Antidepressants have quietly woven themselves into the mental health landscape of urban Bangladesh. But as their use grows, so do questions about their effectiveness, side effects, and the long-term costs of relying on them. For every story of relief, there is another of frustration or unintended consequences.

At their best, these drugs can be lifesaving. By adjusting levels of neurotransmitters like serotonin and norepinephrine, they help regulate mood, sleep, and thought patterns. For someone drowning in depression or consumed by obsessive thoughts, antidepressants can “turn down the volume” of despair. Patients often describe feeling calmer, more focused, and able to function again.

“Since the first day I took it, the haziness and the overthinking disappeared. I felt way more focused; it was a total game-changer for me,” said Mashfiq, a 20-year-old student living in Savar who was previously suffering from frequent bouts of depression. For doctors, such medications provide a basic but vital response in a country where therapy and counselling remain scarce and unaffordable for most.

The change is visible in clinics too. “In the last decade, we are seeing more young people coming in with depression, anxiety, and related conditions. Academic pressure, economic stress, social isolation and digitalisation are all playing a role here,” said Dr. Arman Ibne Haq, an associate professor of psychiatry in Bangladesh Medical College.

Yet the relief is not always permanent.
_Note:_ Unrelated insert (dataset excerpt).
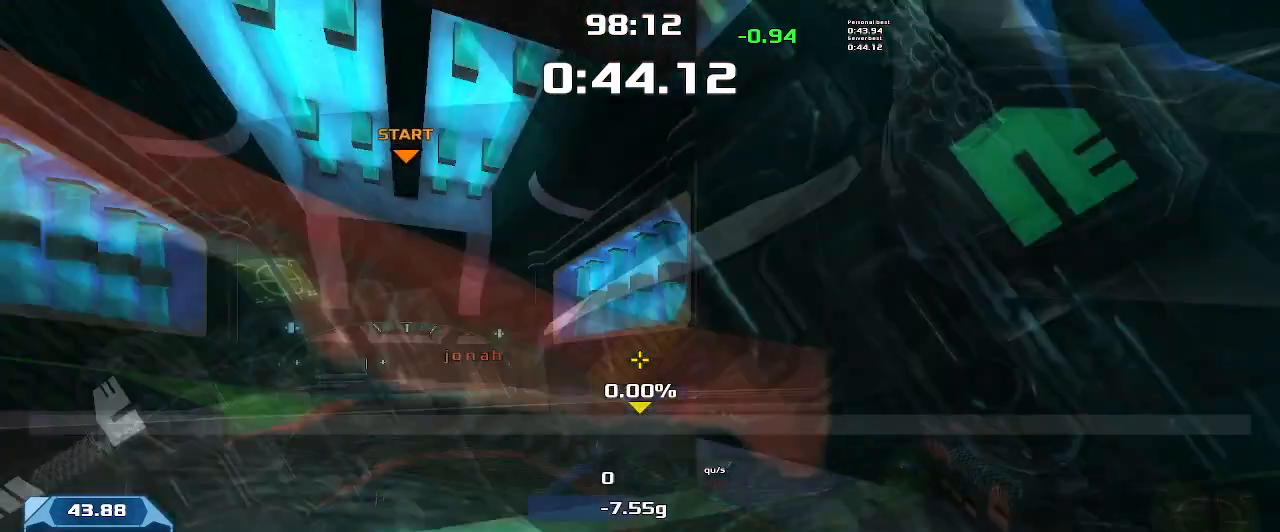
{"keys": ["up"], "events": [[33, "down", "down"], [433, "down", "up"], [500, "up", "down"]]}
Many patients say the benefits fade after weeks or months, leading to higher doses or constant drug-switching. Sarah, a 21-year-old student, described the cycle: “My mood improved when I started, but after a few weeks it wasn’t working as well. I had to increase the dosage.”
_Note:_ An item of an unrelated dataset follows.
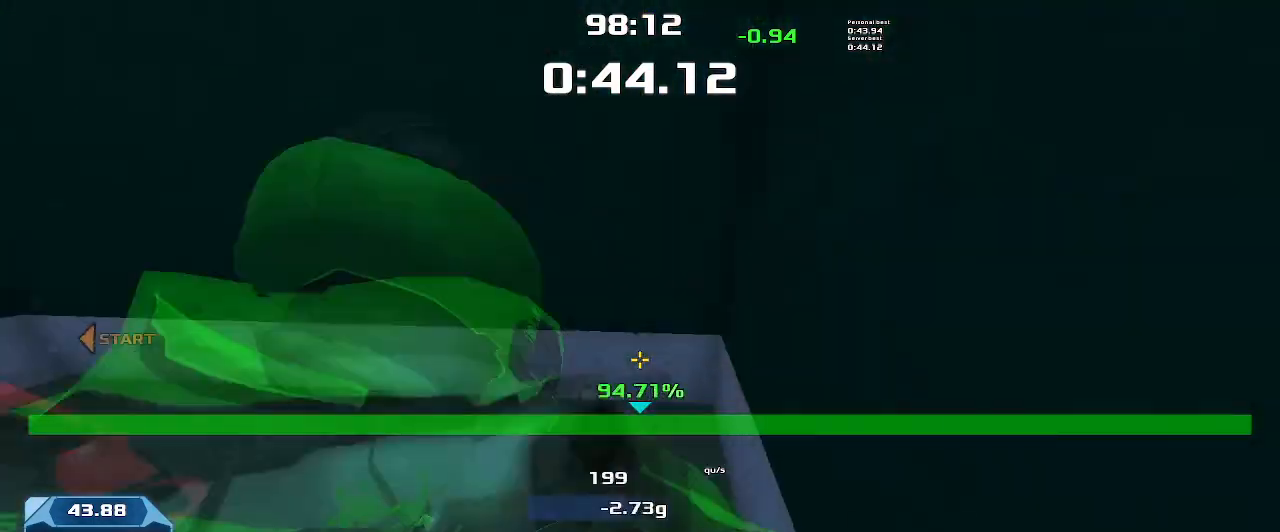
{"keys": ["left", "up"], "events": [[200, "left", "down"]]}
Her experience echoes what many others report: an exhausting search for stability that never fully arrives.

Then comes the problem of stopping. While antidepressants are not addictive in the way opioids or nicotine are, sudden withdrawal can unleash a storm of side effects, brain zaps, nausea, insomnia, and irritability. In Bangladesh, where follow-up care is limited and cost often forces patients to quit abruptly, the fallout can be devastating.
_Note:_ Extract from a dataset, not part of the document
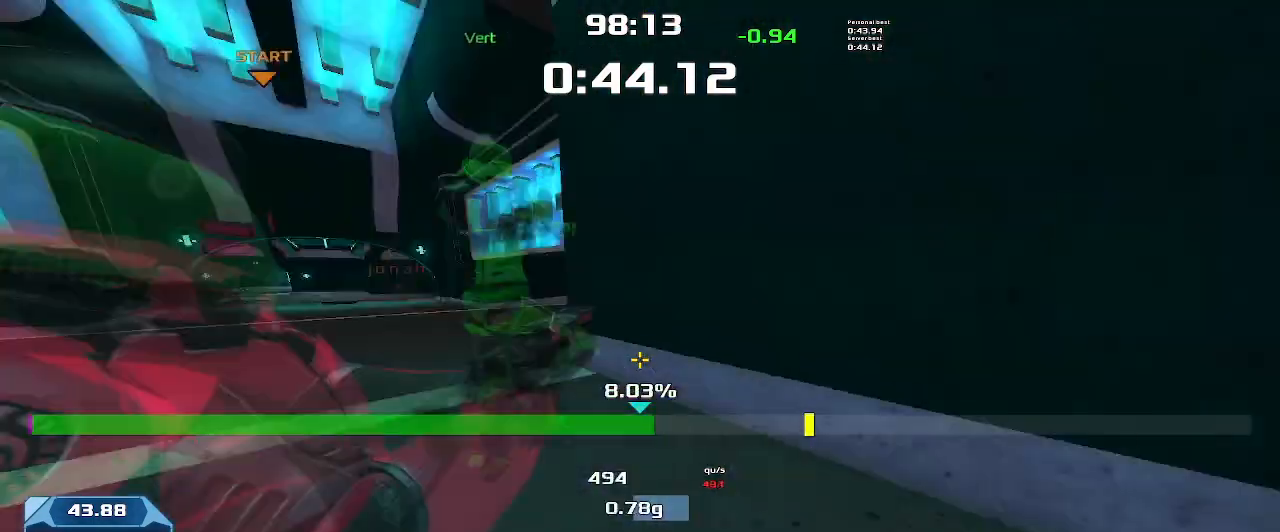
{"keys": ["left", "up"], "events": []}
“It was horrible when I stopped after six months,” recalled Mashfiq. “I’d get brain zaps, and every time I closed my eyes, my head spun. The overthinking came back too.”

Beyond the withdrawal, side effects of antidepressants can range from weight gain to sexual dysfunction to even emotional blunting. “I do feel emotionally numb,” Sarah admitted. “I think I even got meaner to people than before.” Relief, for some, comes at the price of muted joy.

That gap between suppressing pain and addressing its roots worries professionals. “Medication was always meant to be only part of the treatment,” said the psychiatrist. “It should be combined with therapy, lifestyle adjustments, and social support. Otherwise, we are just medicating symptoms, not solving actual problems.”

The larger question lingers: Are we medicalising sadness while ignoring the social roots of distress—loneliness, toxic family environments, relentless academic competition, and economic pressure? By focusing only on brain chemistry, do we risk overlooking the human context of suffering?

“People in Bangladesh are becoming more aware and caring about their mental health and that is a welcome change,” said the doctor. “Still, the actual treatments remain far from accessible. We have a long way to go here.”

Antidepressants are neither miracle cures nor villains. They can buy time, restore function, and even save lives. But pills alone cannot heal the deeper wounds of the mind or society. In Bangladesh, where counselling and therapy remain scarce, they may serve as the first bridge to care. But it is a bridge that must be crossed with caution, compassion, and broader access to real mental health support. True wellness will require not just medication, but also empathy, community, and a commitment to treating the whole person.